UnitedHealth Group is the latest company to detail the hit its business will absorb from the health care overhaul.
The nation’s largest health insurer said Tuesday that it expects to pay as much as $1.9 billion in taxes and fees imposed by the law next year and absorb a funding cut for a key product, Medicare Advantage plans, which are privately run versions of the government’s Medicare program for the elderly and disabled people. All told, it expects the overhaul to take a $1.1 billion bite out of its after-tax operating earnings in 2014.
Minnetonka, Minn.-based UnitedHealth detailed these hits on Tuesday at its annual investor conference in New York, a day after it released an initial forecast for 2014 earnings that fell short of analyst expectations.
That outlook, of $5.40 to $5.60 per share, implies that earnings could grow compared with 2013, when UnitedHealth expects $5.40 to $5.50 per share. But the 2014 forecast missed the average expectation of $5.67 per share on Wall Street, where UnitedHealth has a reputation for conservative guidance.
Insurers widely expect the law to add fees and expenses to their balance sheets, but few have detailed the impact like UnitedHealth. Other companies also will see more of a gain from the law, when uninsured people start buying coverage. But UnitedHealth has a small stake in the individual insurance market affected by that expansion.

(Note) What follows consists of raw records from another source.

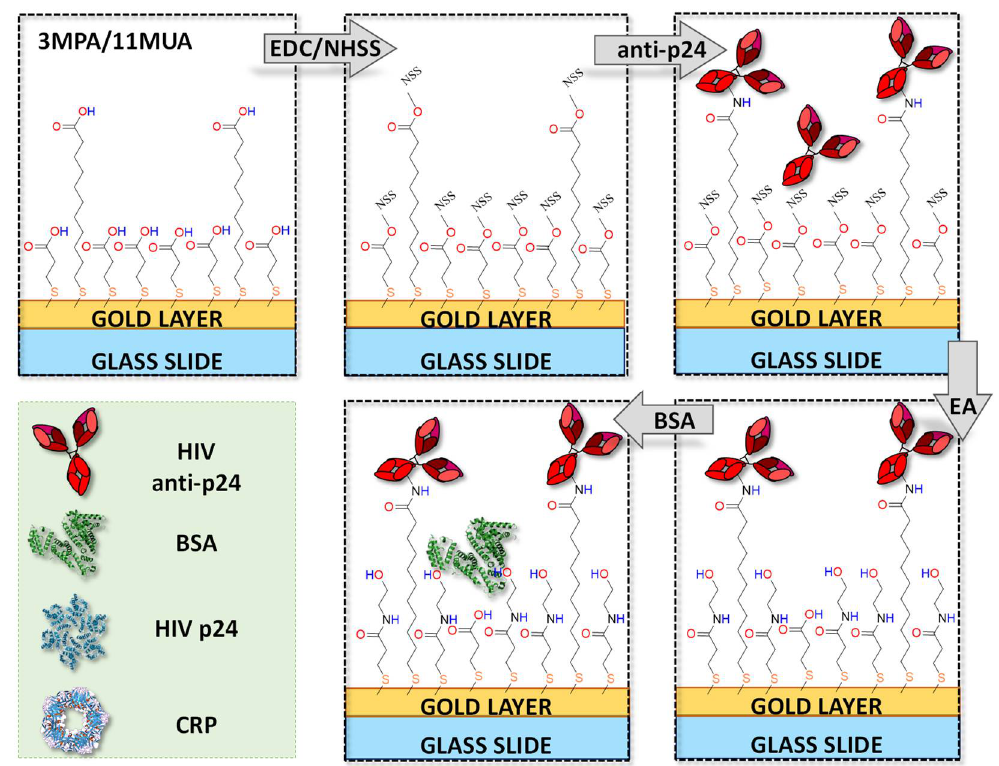
Figure 3. Schematic representation of the anti-p24 covalent bonding on the mixed SAM (3MPA/11MUA) on gold (not in scale). The inset on the left side reports a legend of all the biorecognition elements and analytes involved in the sensing and negative control experiments.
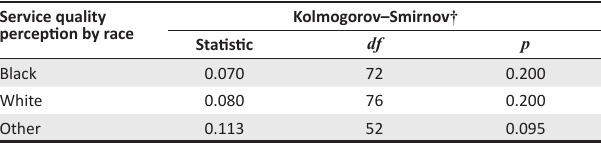
TABLE 8: Results of the independent sample t -test. Service quality perception variances Equal variances assumed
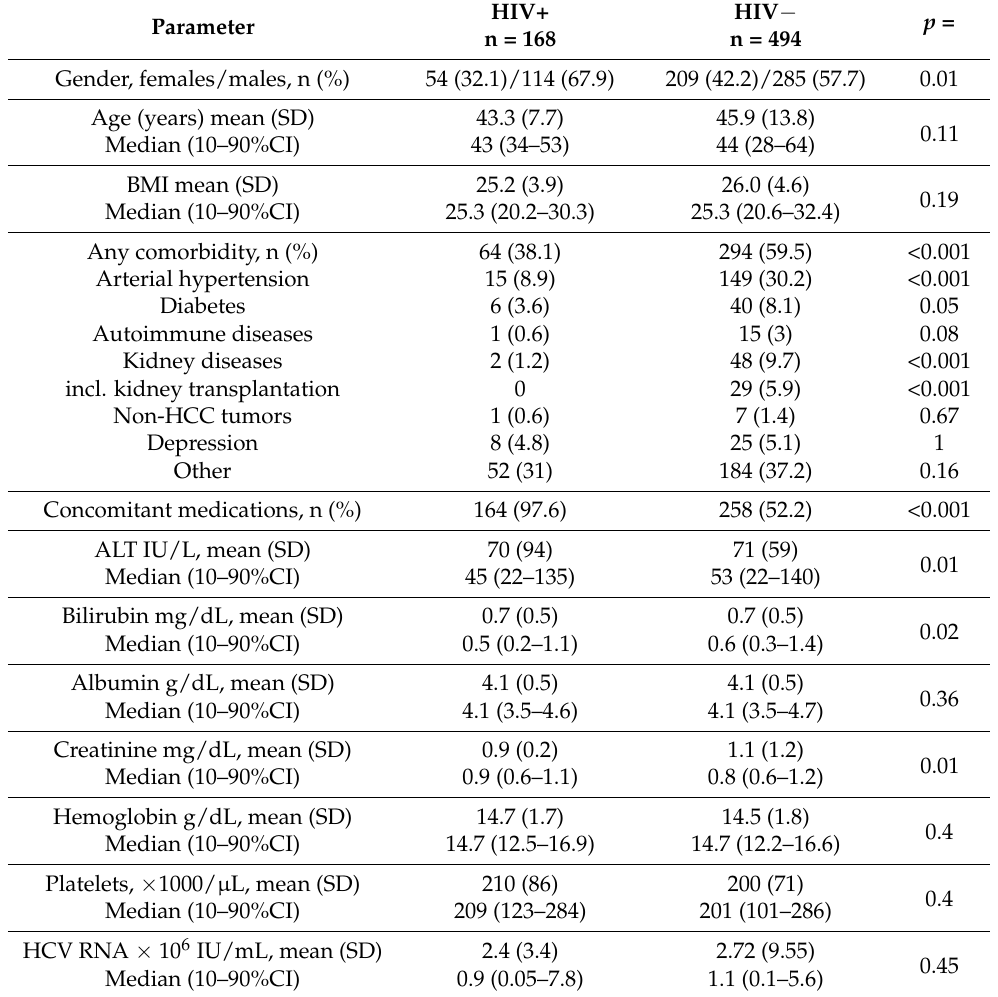
Table 1. Baseline characteristics of GT4-infected patients depending on the HIV status.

CEO Stephen Hemsley said that next year’s earnings per share will be “profoundly impacted” by the law and government funding cuts. He said the fact that the insurer can even forecast a growth range for 2014 is a testament in part to the resourcefulness and diversity of its business.
“It suggests the future growth and earnings power this enterprise can and will produce once these reform impacts run their course,” Hemsley said in prepared remarks delivered to investors.
Like medical device makers and drug companies, UnitedHealth isn’t shy about detailing the taxes and fees it will have to pay to help fund the overhaul, which aims to cover millions of uninsured people. It also says Medicare Advantage rate reductions required by the law will knock another 25 cents per share off of its earnings next year.
UnitedHealth is the nation’s largest provider of Medicare Advantage plans with more than 2.9 million people enrolled. Cuts to these plans in addition to the hit from the overhaul will hurt earnings by another 50 cents per share next year, the insurer estimates.
Hemsley has warned for several quarters that the company will have to trim benefits and provider networks and leave some markets as a result of the cuts.
“Medicare Advantage has a couple of difficult years ahead,” he said.
UnitedHealth Group Inc. shares fell 43 cents to $73.73 Tuesday, while broader trading indexes also dropped slightly. The stock is still up about 36 percent this year.